Karacabey’den Londra’ya uzanan yolculuk, tarımsal güç ve Gezegen’in itiraflarıyla ilham veren bir hikaye.
Karacabey’in verimli topraklarında yetişen Gezegen, Bursa Otelcilik Turizm ve Meslek Lisesi’nden 1985 yılında mezun olduğunu belirterek, o dönemin eğitiminin kalitesine vurgu yaptı. “Üniversite için şans yoksa bu lise, insanı hayata ve işe hazırlamada en iyi adımlardan biriydi” diye konuştu.
LONDRA’YA LOKANTA AÇTI Sözlerini sürdürürken gençlik yıllarında hedeflerinin net olduğundan söz eden Gezegen, 4 yıldızlı otelde ön büro kariyerine adım attığını, resepsiyon memuru olarak başladığını ve daha sonra ön büro müdürü olmaya varan bir yükseliş hedeflediğini belirtti. Bunun için iyi derecede yabancı dilin şart olduğunun altını çizdi.
Aile desteğiyle 1988 yılında Londra’ya giden Gezegen, çeşitli yerlerde çalıştıktan sonra kendi işini kurma cesaretiyle bir lokanta açtığını açıkladı. Orada zamanla fast food zinciri kurmayı başardığını ifade eden Gezegen, ailesinin ve çocuklarının hâlâ orada olduğundan söz etti. Kendisi ise zamanının büyük bölümünü Londra’da geçirse de Nisan ile Eylül arası Karacabey’e gelerek tarımla uğraştığını söyledi. Çocuklukta babasının da çiftçilik yaptığına işaret eden Gezegen, toprak sevgisinin onları Türkiye’de üretime taşıdığını kaydetti. Londra’da kazanılan paranın bir kısmını memleketine yatırdığını ve son 10 yılda bin dönüm arazi edinimini sürdürdüğünü belirtti.

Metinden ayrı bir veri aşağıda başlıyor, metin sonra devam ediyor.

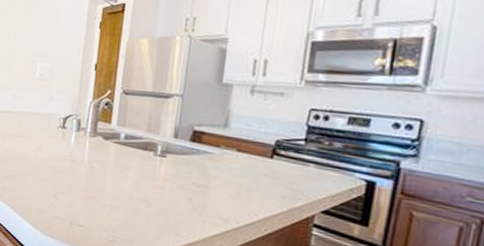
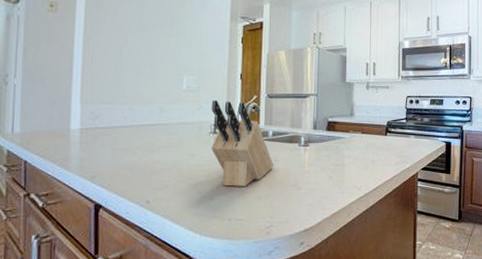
knife block: none [59,91,123,191] -> present [211,99,273,187]

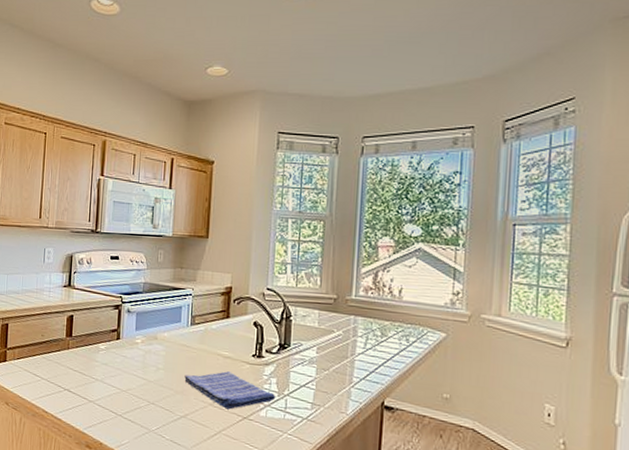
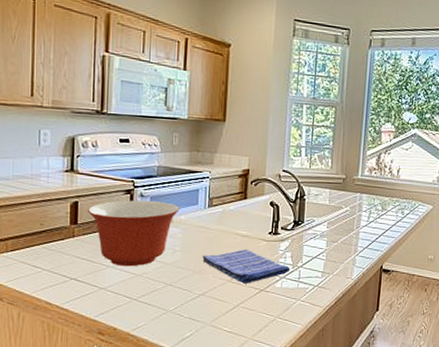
mixing bowl: none [81,315,163,382] -> present [88,200,180,267]

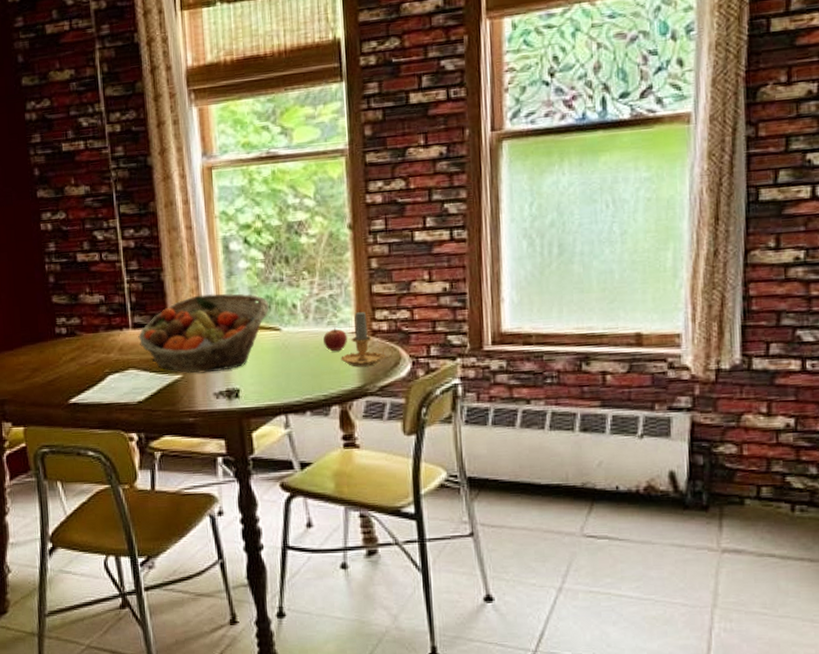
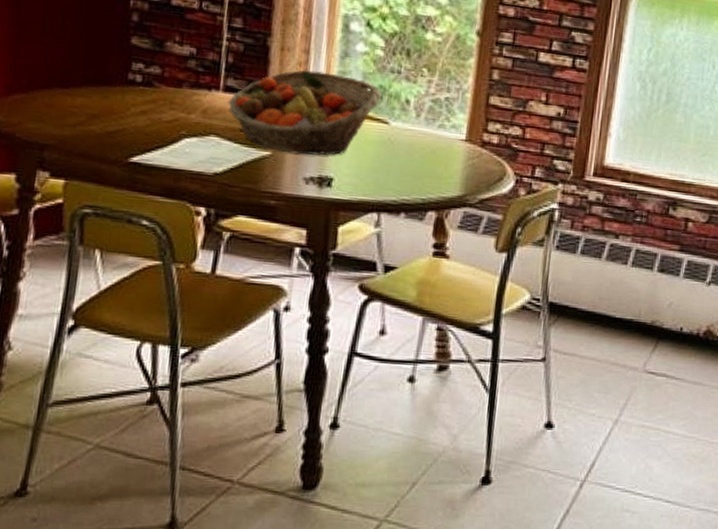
apple: present [323,327,347,352] -> none [431,131,456,156]
candle: present [341,310,393,367] -> none [446,118,499,177]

“NİSANDAN EYLÜLE KADAR ÜRETİP KAZANMAYA ÇALIŞIYORUZ” demesinin ardından konuşmasına devam eden Gezegen, binlerce dönümlük üretim için kendi ve kiralanan arazilere vurgu yaptı. Domates ve mısır gibi tarımsal ürünlerin yanı sıra bazı yıllarda karpuz gibi çeşitlerle de tarla yüzlerini doldurduğunu söyledi. “Nisandan Eylül’e kadar alın terimizle çalışıyoruz” diyen Gezegen, Londra’daki işlerinden bağımsız olarak tarımın kendisi için neden vazgeçilmez olduğunu anlattı. Toprakla uğraşmanın ve tarımsal üretimin keyifli olduğunu, ancak daha sistemli bir yaklaşımın her şeyin daha iyi olmasını sağlayacağını ifade etti.
Türkiye’de tarımsal üretimin karşılaştığı temel sorunlardan birinin zirai ilaç denetiminin zayıf olması olduğunu belirten Gezegen, üreticilerin yüksek maliyetlerle baş etmek zorunda olduğunu vurguladı. Zirai ilaç konusundaki sıkıntılara değinen gezegen, çiftçinin ya dağınık kullanımı ve yasaklı ilaçların kullanımı gibi hususları dile getirdi. Marmara bölgesinde sulu tarımın bulunduğuna, Ege’de üzüm yetiştirildiğine ve Hatay ile Adana’da domates üretiminin sürdüğüne işaret eden Gezegen, bölgesel tarımın ulusal tarıma dönüştüğünü belirtti. Bursalı Karacabey ve Mustafakemalpaşa ilçelerinin domateste öncü olduğu; ancak her yerde üretimin olduğuna dikkat çekti. Ancak “kısıtlı sistem yüzünden her şey kontrolsüz ilerliyor” diyerek üretici için adil fiyatın ve sürdürülebilir gelirin önemini vurguladı. Kendisi için tarladan kilosu 4,60 liraya aldığı domatesin Karacabey’de beş katına satıldığını belirterek, üreticinin kazandığı konusundaki soruyu yanıtladı.